Le teorie teatrali: un campo minato, se i vari approcci diventano troppi. Solo lo spettatore è il vero personaggio
Andrea Bisicchia, «lo Spettacoliere»
Nel 1988, l’Editore Zanichelli pubblicò di Patrice Pavis Dizionario del teatro, a cura di Paolo Bosisio, con cui l’autore cercava di dare delle risposte non solo a chi lavorava in ambito teatrale, ma anche al frequentatore di teatro. Si distingueva da altri dizionari per una qualità scientifica del materiale trattato che si estendeva, in particolare, dal campo della semiotica a quello della linguistica, dei fondamenti teorici e della drammaturgia, non bisognava, pertanto, lasciarsi ingannare dall’ordine alfabetico, dato che ogni lemma conteneva un apparato specifico di ricerca.
L’indice tematico era stato diviso in otto categorie, così distribuite: Drammaturgia, Il testo e il discorso, L’attore e il personaggio, I generi e le forme, Le messinscene, I principi strutturali e Le questioni estetiche, La ricezione dello spettacolo.
Come si può capire, si trattava di un enorme materiale che adesso ritorna, in forma saggistica, nel volume, pubblicato da Cue Press, L’analisi degli spettacoli. Teatro, Mimo, Danza, Teatro-Danza, Cinema, a cura di Dario Buzzolan e Roberta Cortese.
Pavis è stato Professore del Dipartimento di Studi Teatrali dell’Università di Parigi, oltre che un assiduo frequentatore come spettatore dei teatri parigini, non per nulla, in questa nuova rielaborazione delle sue ricerche, lo spettatore diventa un vero e proprio personaggio.

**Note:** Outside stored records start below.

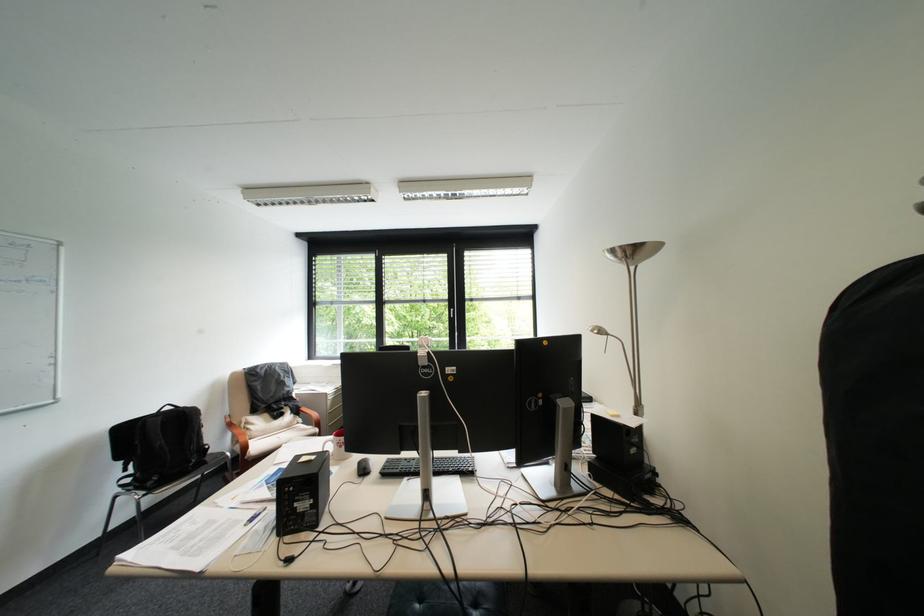
The height and width of the screenshot is (616, 924). Find the location of `floor lamp head`. floor lamp head is located at coordinates (633, 253).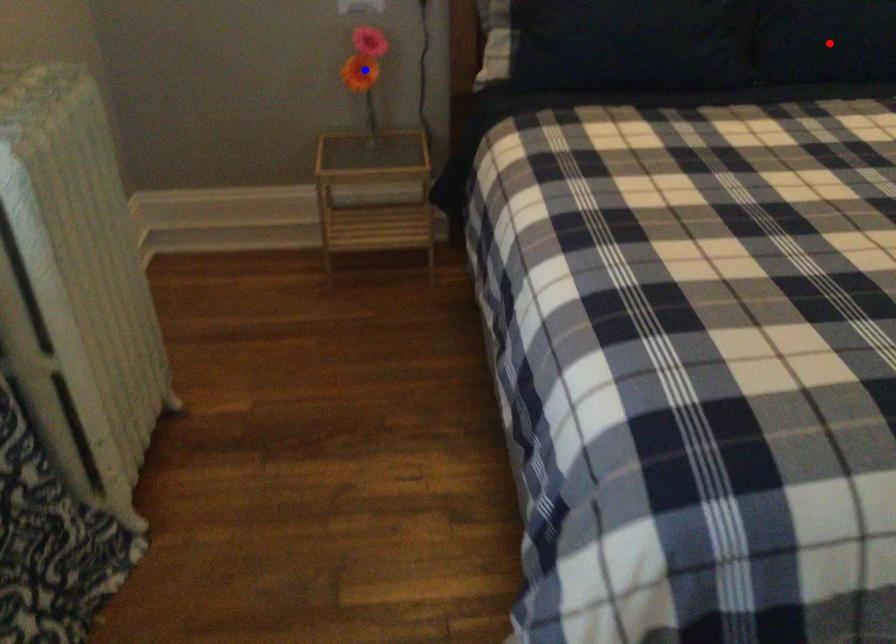
Question: Which of the two points in the image is closer to the camera?

Choices:
 (A) Blue point is closer.
 (B) Red point is closer.

Answer: (B)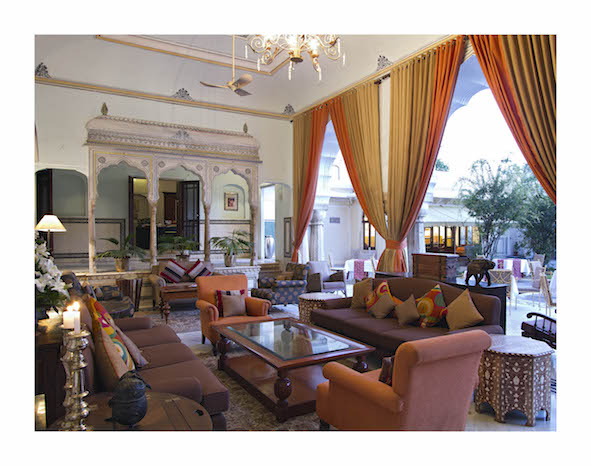
Find the location of `ceiling fan`. ceiling fan is located at coordinates (233, 87).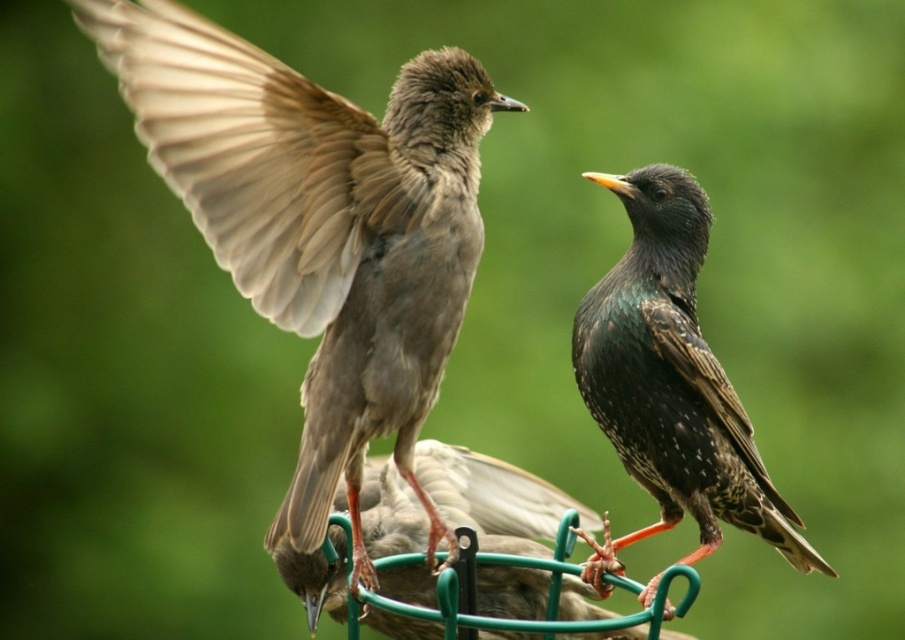
You are a birdwatcher observing the scene. You notice two birds on the feeder. The brown feathered bird at left and the shiny black bird at center. Which bird is higher up on the feeder?

The brown feathered bird at left is positioned over shiny black bird at center, so it is higher up on the feeder.

You are a birder observing two birds in a park. You see the brown feathered bird at left and the shiny black bird at center. Which bird is positioned closer to you?

The brown feathered bird at left is closer to the viewer than the shiny black bird at center.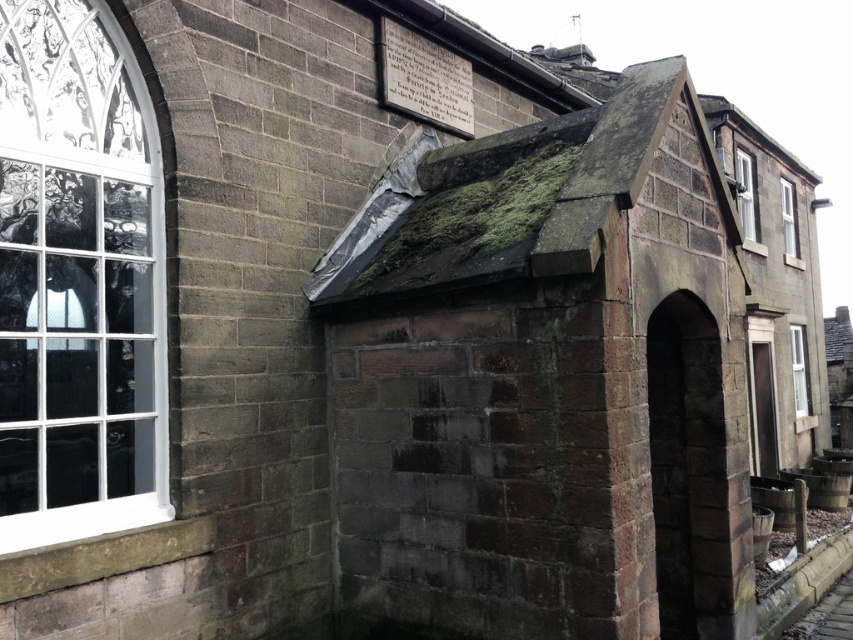
Question: Which of the following is the farthest from the observer?

Choices:
 (A) white wooden window at upper right
 (B) white glass window at left
 (C) green mossy roof at upper center
 (D) white plastic window at right

Answer: (D)

Question: Does white glass window at left have a lesser width compared to white wooden window at upper right?

Choices:
 (A) yes
 (B) no

Answer: (A)

Question: Considering the relative positions of white glass window at left and clear glass window at upper right in the image provided, where is white glass window at left located with respect to clear glass window at upper right?

Choices:
 (A) left
 (B) right

Answer: (A)

Question: Which of the following is the farthest from the observer?

Choices:
 (A) (425, 275)
 (B) (51, 296)
 (C) (781, 184)
 (D) (798, 381)

Answer: (C)

Question: Is white glass window at left to the right of green mossy roof at upper center from the viewer's perspective?

Choices:
 (A) no
 (B) yes

Answer: (A)

Question: Which object appears closest to the camera in this image?

Choices:
 (A) white plastic window at right
 (B) green mossy roof at upper center

Answer: (B)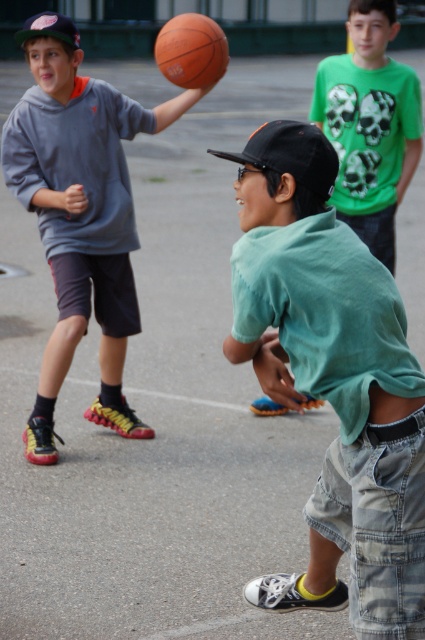
Is point (294, 272) positioned before point (74, 301)?

That is True.

Is green cotton shirt at center wider than matte gray hoodie at upper left?

Incorrect, green cotton shirt at center's width does not surpass matte gray hoodie at upper left's.

Identify the location of green cotton shirt at center. (333, 380).

Who is positioned more to the right, matte gray hoodie at upper left or orange matte basketball at upper center?

From the viewer's perspective, orange matte basketball at upper center appears more on the right side.

Does point (118, 320) lie in front of point (201, 19)?

No, it is not.

Image resolution: width=425 pixels, height=640 pixels. Find the location of `matte gray hoodie at upper left`. matte gray hoodie at upper left is located at coordinates (79, 212).

This screenshot has width=425, height=640. Find the location of `matte gray hoodie at upper left`. matte gray hoodie at upper left is located at coordinates (79, 212).

Is green cotton shirt at center below green matte shirt at center?

Correct, green cotton shirt at center is located below green matte shirt at center.

Is point (399, 406) farther from viewer compared to point (391, 189)?

No, it is in front of (391, 189).

Locate an element on the screen. The width and height of the screenshot is (425, 640). green cotton shirt at center is located at coordinates (333, 380).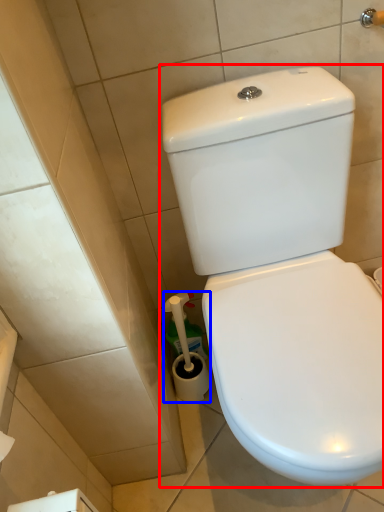
Question: Which point is closer to the camera, toilet (highlighted by a red box) or brush (highlighted by a blue box)?

Choices:
 (A) toilet
 (B) brush

Answer: (A)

Il volume è diviso in tre parti: Le condizioni dell’analisi, Le componenti della scena, Le condizioni della ricezione, all’interno delle quali egli sviluppa non solo concetti, ma anche categorie come spazio-tempo-azione, oltre che una attenta analisi dei materiali della rappresentazione, visti in un continuo rapporto tra testo e messinscena, ai quali fa seguire gli ‘approcci’ agli spettacoli che possono essere di tipo psicologico, psicoanalitico, sociologico, antropologico, senza mai dimenticare il punto di vista dello spettatore, a cui pone una domanda: «A che cosa era dovuta la letterarietà di un testo, nel passato?», a cui fa seguire la risposta: «Alla assenza della pratica scenica», quella che conoscevano i Comici dell’Arte, Shakespeare, Moliere, Goldoni e, in tempi più recenti, perché diventati Direttori di Teatro: Strindberg (Intima Teater), Pirandello (Teatro d’Arte), Eduardo (Teatro San Ferdinando), Dario Fo (Teatro La Comune).
C’è da dire che la pratica scenica, nel terzo millennio, si è arricchita con nuovi metodi esplorativi, tanto che si sono moltiplicate le teorizzazioni, in particolare quelle che ‘teorizzano il nulla’, ovvero spettacoli che hanno poco a che fare col teatro, così come si sono moltiplicate le metodologie d’approccio al linguaggio della scena. Non dobbiamo, nel frattempo, dimenticare che le teorie teatrali siano un campo minato, perché sottoposte a molteplici discipline, da quella semiologica che, a suo tempo, fece anche dei danni, avendo ridotto tutto alla interpretazione, tanto che fu sostituita da altri approcci che facevano capo alle scienze sociologiche o psicologiche che contribuirono alla conquista di risultati di vario genere.
Patrice Pavis sostiene che ogni componente dello spettacolo andrebbe esaminata in sé, per capire meglio come avvenga la trasmissione col corpo dell’attore, con i suoi flussi pulsionali, con le sue espressioni fisiche, con le sue intensità percettive. Per Pavis, la messinscena è, in fondo, un metatesto che contiene, nel suo interno, un insieme di sistemi con i quali organizza materiali diversi, magari per raggiungere risultati unitari, In tal modo, la scena si assoggetta a contesti variabili, a molteplici codici interpretativi, proprio perché si allea con le altre discipline.
A questo punto, ne risente il pensiero critico che, se in un primo momento aveva accettato, come metodologia d’approccio, la semiologia, in un secondo momento, con l’affermazione del post-moderno, decise di sperimentare altre categorie a vantaggio della materialità del teatro. A tal proposito, Pavis estese un questionario che riguardava le caratteristiche della messinscena, la strutturazione dello spazio, gli effetti della ricezione, il rapporto testo-corpo, le caratteristiche delle traduzioni, degli adattamenti, delle riscritture, infine, il ruolo dello spettatore.